There is a relationship forming between user and algorithm and all too often this relationship is described as harmful and toxic. In a study we conducted with QAnon formers (people who self-ascribed to feeling a sense of belonging or belief to aspects of the QAnon phenomenon), people knew they should stop watching the sensational and horrible stream of content that was recommended to them in their social feeds – by algorithms and ‘peers’ they had made. They reflected a feeling that the algorithm was creating a negativity spiral for them that was addictive and hard to break free from.

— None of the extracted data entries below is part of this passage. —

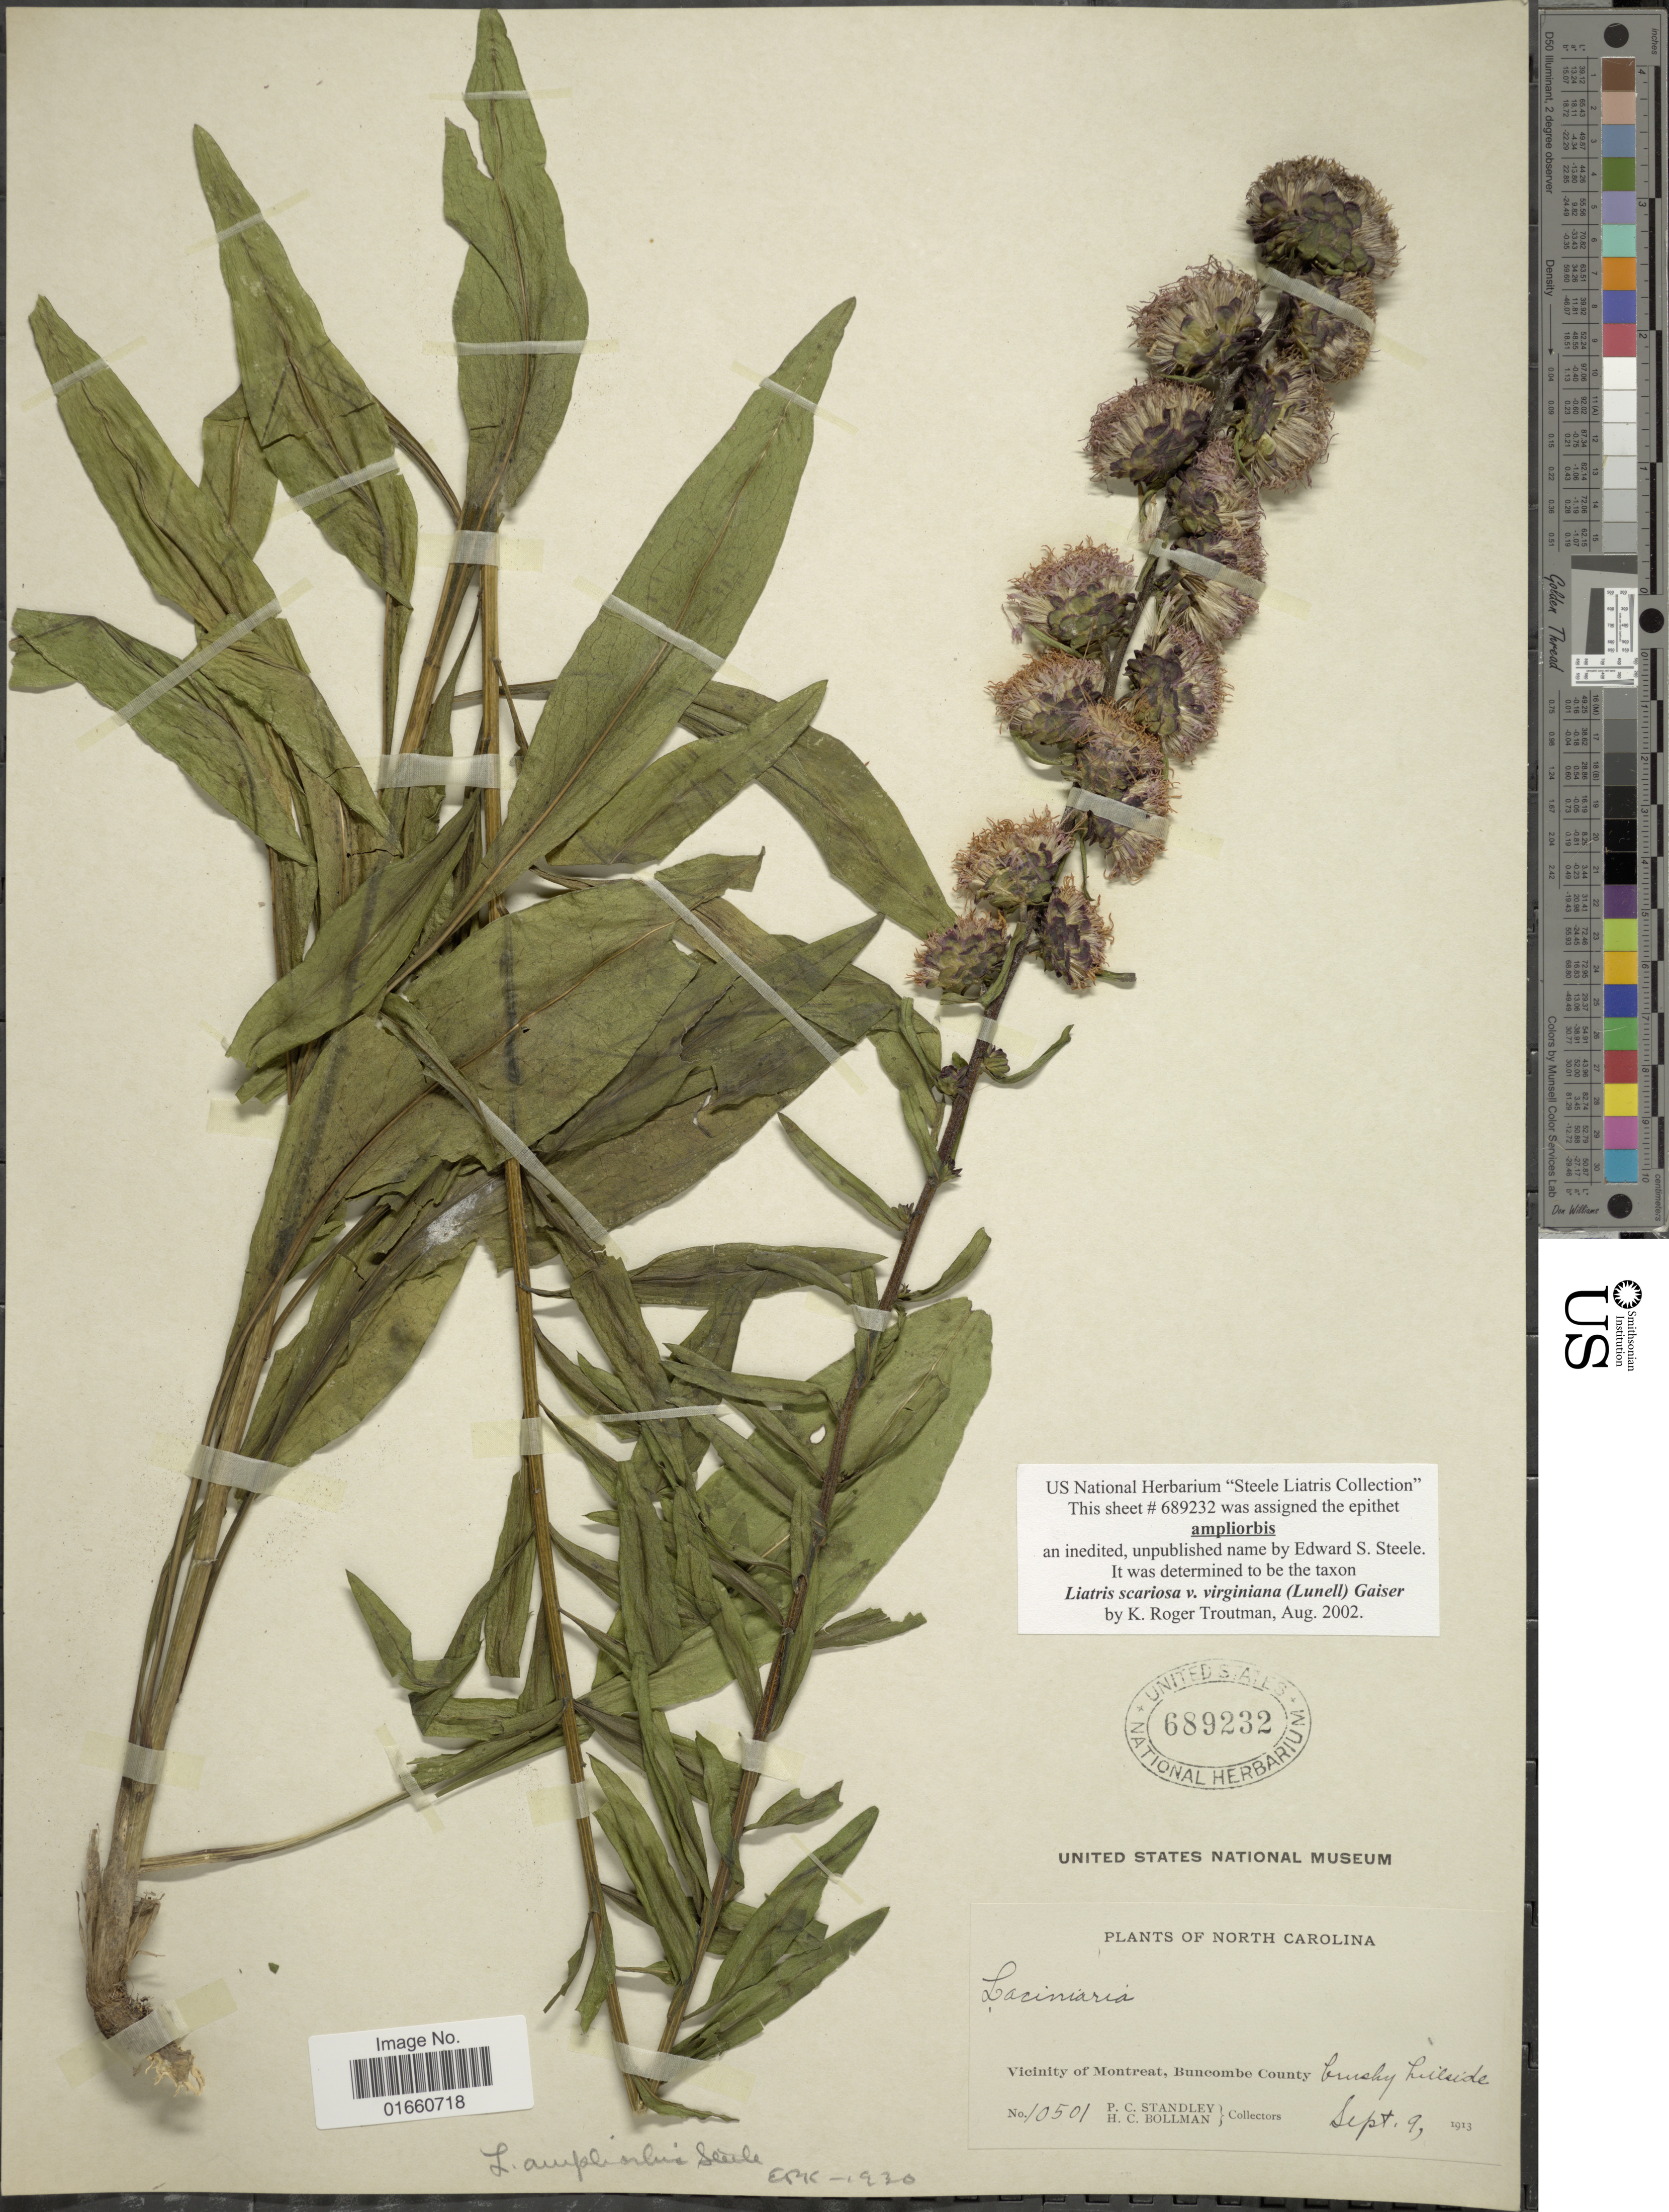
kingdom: Plantae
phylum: Tracheophyta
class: Magnoliopsida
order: Asterales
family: Asteraceae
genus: Liatris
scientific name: Liatris scariosa var. virginiana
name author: (Lunell) Gaiser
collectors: P. C. Standley & H. C. Bollman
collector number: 10501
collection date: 1913-09-09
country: United States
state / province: North Carolina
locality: Vicinity of Montreat, Buncombe County, brushy hillside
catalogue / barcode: US 689232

Ethnographers can help people to build better relationships with the algorithms they encounter and interact with daily (or help designers and product developers to do so). We can study the relationships between people and algorithms with the toolkit of ethnography used to study other forms of relationships. We can uncover and advocate for the tools, features, and design principles of a healthy human-algorithm relationship, or even help to one day build algorithms that are in the service of the user rather than just of Big Tech. We can demonstrate why platform developers and policymakers should care—because we can find in the field evidence of the ways in which the broken relationship is leading people to disengage online, or to feel worse when they leave the platform than when they logged in.
Ethnographers are good at making careful, considered, complex observations about the world, and we can turn those observations into impact. Whether it’s building towards a greener planet or a more equitable society, we are attuned to the biggest challenges today, and strive to solve them in human-centered ways.
One of our key focuses now as a group of practitioners needs to be on shaping the development of artificial intelligence. When we begin to see the similarities between ethnography and AI development—the value in small high-quality datasets, the uncovering of biases and unintended consequences, the importance of the role of relationships—we begin to see a way forward for the community of ethnographers in shaping a future in which AI is more helpful and attuned to humanity.